Getting disciplined about embedded software development: Part 3 - The value of postmortems
The TV camera pans across miles of woodland, showing ghastly images of wreckage. Some is identifiable: the remnants of an engine, a child's doll, scattered papers from a businessperson's briefcase; much is not. The reporter, on a mission to turn tragedy into a career, breathlessly pours facts and speculation into the microphone. Shocked viewers swear off air travel till time diminishes their sense of horror.
Yet the disaster, a calamity of ineffable proportions to those left waiting for loved ones who never come home, is in fact a success of sorts. The NTSB searches for and finds the black boxes that record the flight's final moments, and over the course of months or years reconstructs the accident.
We've all seen the stunning computer-generated final moments of a plane's crash on the Discovery Channel. Experts find the root cause of the incident and then change something. Maybe there's a mechanical flaw in the plane's structure, perhaps an electrical fire initiated the accident. The FAA issues instructions to the aircraft's builders and users to implement an engineering change.
Perhaps the pilots were confused by their instrumentation, or they handled the wind shear incorrectly. Maybe maintenance people serviced a control surface incorrectly. Or perhaps it was found that Americans are getting fat so old loading guidelines no longer apply (as was recently the case in one incident). Changes are made to training or procedures. This sort of accident never happens again.
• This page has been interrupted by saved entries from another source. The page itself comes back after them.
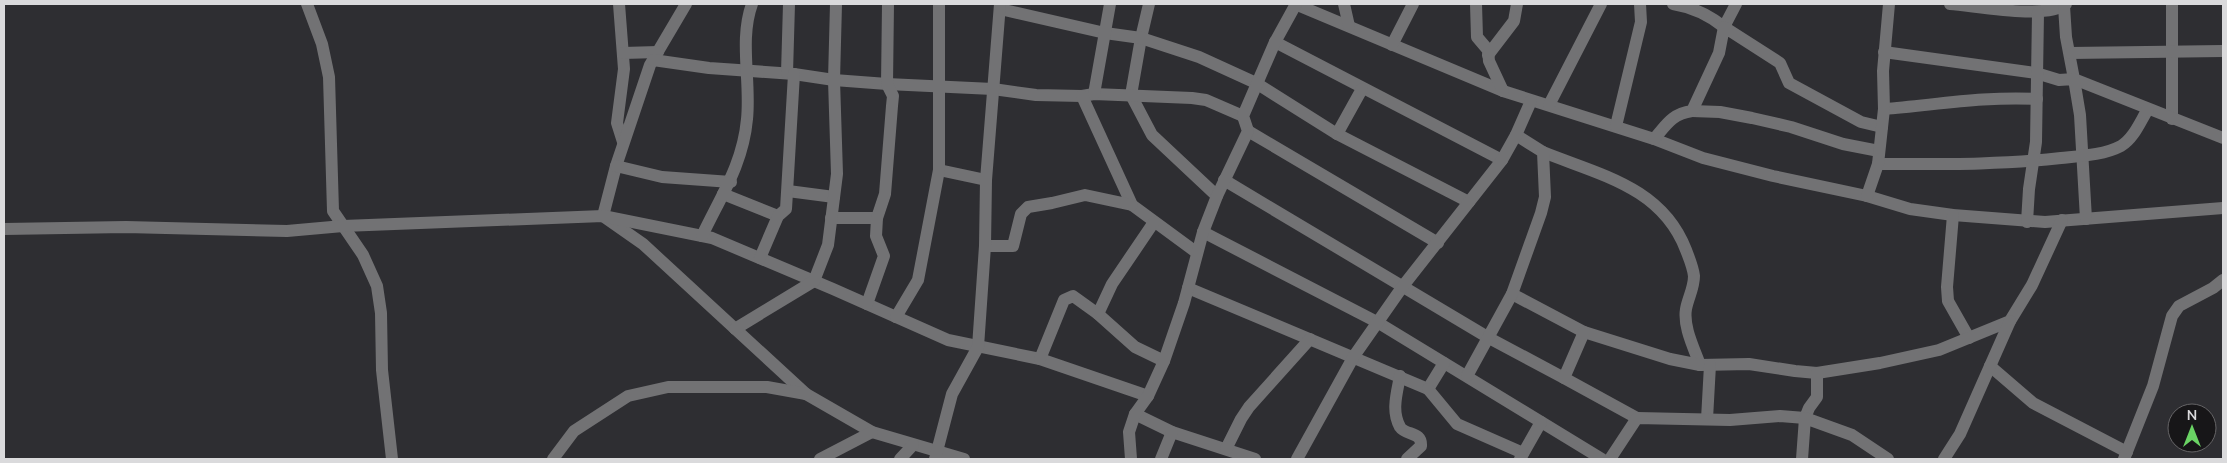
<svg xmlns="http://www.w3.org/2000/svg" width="2227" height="463" font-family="'Nunito Sans',sans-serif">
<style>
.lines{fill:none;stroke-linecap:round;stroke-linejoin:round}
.minor{stroke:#727274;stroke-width:12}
</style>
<rect width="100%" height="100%" fill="#2e2e32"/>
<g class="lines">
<g class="minor">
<path d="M307,4L322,44L329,77L333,211L363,255L377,286L381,313L382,370L392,459"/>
<path d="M619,4L624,69L617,123L623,142"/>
<path d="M686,4L650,65L616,166L603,216L643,244L806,394L872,432L964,459"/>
<path d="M1149,4L1141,38L1131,95L1152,135L1217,196"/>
<path d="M1295,4L1503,91L1654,139L1703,158L1773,176L1867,196L1910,209L1953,215L2045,222L2223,208"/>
<path d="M1344,4L1349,26"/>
<path d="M1476,4L1477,37L1488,50L1489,61L1503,91"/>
<path d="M1673,4C1692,7 1709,15 1724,27L1736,4"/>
<path d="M1950,4C1977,6 2045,20 2066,4"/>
<path d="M2172,4V119"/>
<path d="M2064,6L2066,37L2074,79L2223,138"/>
<path d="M1000,9L1105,33L1141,38L1199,57L1256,83L1337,134L1469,202"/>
<path d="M1275,42L1502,160"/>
<path d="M1392,45L1413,4"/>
<path d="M1884,52L2036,73L2059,80L2074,79L2080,115L2086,219"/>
<path d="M623,53L658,52"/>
<path d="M2070,53L2223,51"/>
<path d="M1488,55L1514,21L1517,4"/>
<path d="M653,60L709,68L794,74L834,80L887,84L993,89L1036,95L1082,96L1094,94L1192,98L1206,100L1243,116"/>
<path d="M787,73L789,4"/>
<path d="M1094,94L1110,4"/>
<path d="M1082,96L1132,205L1196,252"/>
<path d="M1549,105L1601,4"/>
<path d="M1884,109C1935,105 1986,96 2037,99"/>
<path d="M1692,111L1720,112L1752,118L1791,127L1843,144L1879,151"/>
<path d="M1616,126L1641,22L1640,4"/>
<path d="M1248,131L1438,243"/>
<path d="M1337,134L1362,89"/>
<path d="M1654,139C1667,124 1672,114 1692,111L1719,53L1724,27L1780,63L1789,83L1861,122L1882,127"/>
<path d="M1543,152C1600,175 1662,187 1686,250C1689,258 1693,267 1694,276C1694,288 1688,298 1686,309C1683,327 1694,348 1700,365"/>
<path d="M1878,164C1940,164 2000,165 2061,158C2081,156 2104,155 2121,146C2134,138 2140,122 2148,109"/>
<path d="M616,166L662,177L731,182"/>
<path d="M939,170L986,180"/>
<path d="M1224,180L1489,338L1564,378"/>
<path d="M788,191L834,197"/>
<path d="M723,194L778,216"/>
<path d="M1867,196L1878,164L1884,109L1883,71L1889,4"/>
<path d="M1953,215L1947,287L1948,301L1969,338"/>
<path d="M831,218H877"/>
<path d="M2027,222L2029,189L2036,142L2038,13"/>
<path d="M4,229L126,227L287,231L343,226L603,216L712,238L833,289L948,340L1040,359L1148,396"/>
<path d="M1203,232L1377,322L1602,459"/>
<path d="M702,236C721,196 743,164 747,119C751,81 739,40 752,4"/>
<path d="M985,246H1013L1021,214L1028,207L1052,203L1085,195L1132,205"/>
<path d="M760,258L778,216L786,209L794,74"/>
<path d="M1188,288L1428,389L1444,363"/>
<path d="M1512,294L1584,332L1670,359L1700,365L1749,364L1795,371L1817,373L1880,363L1939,350L2010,321L2032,285L2062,220"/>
<path d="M867,304L884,256L876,236L877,218L885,194L892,106L893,96L887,84L888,4"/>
<path d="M1098,314L1135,347L1164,361"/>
<path d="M896,317L918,280L939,170V4"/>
<path d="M735,329L814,281L828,245L837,174L834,80L836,4"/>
<path d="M1584,332L1564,378L1637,418"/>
<path d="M1040,359L1064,300L1073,296L1098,314L1112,284L1154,222"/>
<path d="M1990,366L2033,403L2127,452"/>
<path d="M1400,376C1397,393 1391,411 1400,427C1406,436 1422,431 1421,446L1407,459"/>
<path d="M1467,376L1512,294L1541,213L1545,197L1543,152L1516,135"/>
<path d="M1428,389L1457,424L1523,453"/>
<path d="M1135,414L1172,432L1255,459"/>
<path d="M1707,419L1710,365"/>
<path d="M1226,449L1241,419L1249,407L1310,339"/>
<path d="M553,459L574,431L628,396L668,387H767L806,394"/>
<path d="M820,459L872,432"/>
<path d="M900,459L913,445"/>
<path d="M935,459L952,394L978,347L985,246L986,180L1000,4"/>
<path d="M1131,459L1129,432L1135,414L1148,396L1164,361L1184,303L1203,232L1217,196L1248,131L1243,116L1275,42L1296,4"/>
<path d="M1161,459L1172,432"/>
<path d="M1297,459L1354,356L1403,286L1502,160L1516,135L1531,101"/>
<path d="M1520,459L1541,422"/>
<path d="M1610,459L1637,418L1730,420L1780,416L1805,418L1809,408L1817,397V373"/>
<path d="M1802,459L1805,418L1852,435L1888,459"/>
<path d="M1944,459L1960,434L2010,321"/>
<path d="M2124,459L2153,386L2172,316L2179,306L2213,288L2223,280"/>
</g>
</g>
<rect width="2227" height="463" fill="none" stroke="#dadadc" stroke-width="10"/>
<g transform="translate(2192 428)"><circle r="24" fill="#171618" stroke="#656466"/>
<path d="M0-4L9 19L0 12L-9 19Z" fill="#6ad364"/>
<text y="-8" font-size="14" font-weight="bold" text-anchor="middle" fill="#dadadc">N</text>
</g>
</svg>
A jet cruises in the sparse air at 40,000 feet where it's 60 below zero. Four hundred thousand pounds of aluminum traveling at 600 knots relies on a complex web of wiring, electronics, mechanics, and plumbing to keep the passengers safe. It's astonishing a modern plane works at all, yet air travel is the safest form of transportation ever invented. The reason is the feedback loop that turns accidents into learning experiences.
Contrast the airplane accident with the carnage on our roads—over 40,000 people are killed in the United States of America each year in car crashes; another 2 million are injured. The accident ends with the car crash (plus enduring litigation); we learn nothing from either, we take no important lessons away, we make no changes in the way we drive.
Traffic slows around the emergency crews cutting a twisted body from the smashed car, but then we're soon standing hard on the accelerator again, weaving in and out of traffic inches from the bumper ahead, in a manic search to save time that may shave, at best, a few seconds from the commute.
Carmakers do improve the safety of their vehicles by adding crumple zones and air bags, but the essential fact is that the danger sprouts from poor driving. The car and driver represent a system without feedback, running wildly out of control.
Feedback stabilizes systems. Every EE knows this. Amplifiers all use negative feedback to control their output. An oscillator has positive feedback, and so, well, oscillates.
Feedback stabilizes human systems as well. The IRS's pursuit of tax cheats keeps most 1040s relatively honest. A recent awful crash on my street led to a week or two of radar enforcement. Speeds dropped to the mandated 30 mph, but the police soon moved on to other neighborhoods.
Feedback does—or should—stabilize embedded development efforts. Most of the teams I see work madly on a project, delivering late and buggy. The boss is angry and customers are screaming. Yet as soon as the thing gets out the door we immediately start developing another project. There's neither feedback nor introspection.
Resumes abound with "experience;" often that engineer with two-dozen projects and 20 years behind him actually has had the same experience time after time. The same old heroics and the same bad decisions form the fabric of his career. Is it any wonder so few systems go out on time?
The role of engineering managers
In most organizations the engineering managers are held accountable for getting the products out in the scheduled time, at a budgeted cost, with a minimal number of bugs. These are noble, important goals.
How often, though, are the managers encouraged—no, required —to improve the process of designing products?
The Total Quality movement in many companies seems to have bypassed engineering altogether. Every other department is held to the cold light of scrutiny, and the processes tuned to minimize wasted effort. Engineering has a mystique of dealing with unpredictable technologies and workers immune to normal management controls. Why can't R & D be improved just like production and accounting?
Now, new technologies are a constant in this business. These technologies bring risks, risks that are tough to identify, let alone quantify. We'll always be victims of unpredictable problems.
Worse, software is very difficult to estimate. Few of us have the luxury to completely and clearly specify a project before starting. Even fewer don't suffer from creeping featurism as the project crawls toward completion.
Unfortunately, most engineering departments use these problems as excuses for continually missing goals and deadlines. The mantra "engineering is an art, not a science" weaves a spell that the process of development doesn't lend itself to improvement.
Engineering management is about removing obstacles to success. Mentoring the developers. Acquiring needed resources.
It's also about closing feedback loops. Finding and removing dysfunctional patterns of operation. Discovering new, better ways to get the work done. Doing things the same old way is a prescription for getting the same old results.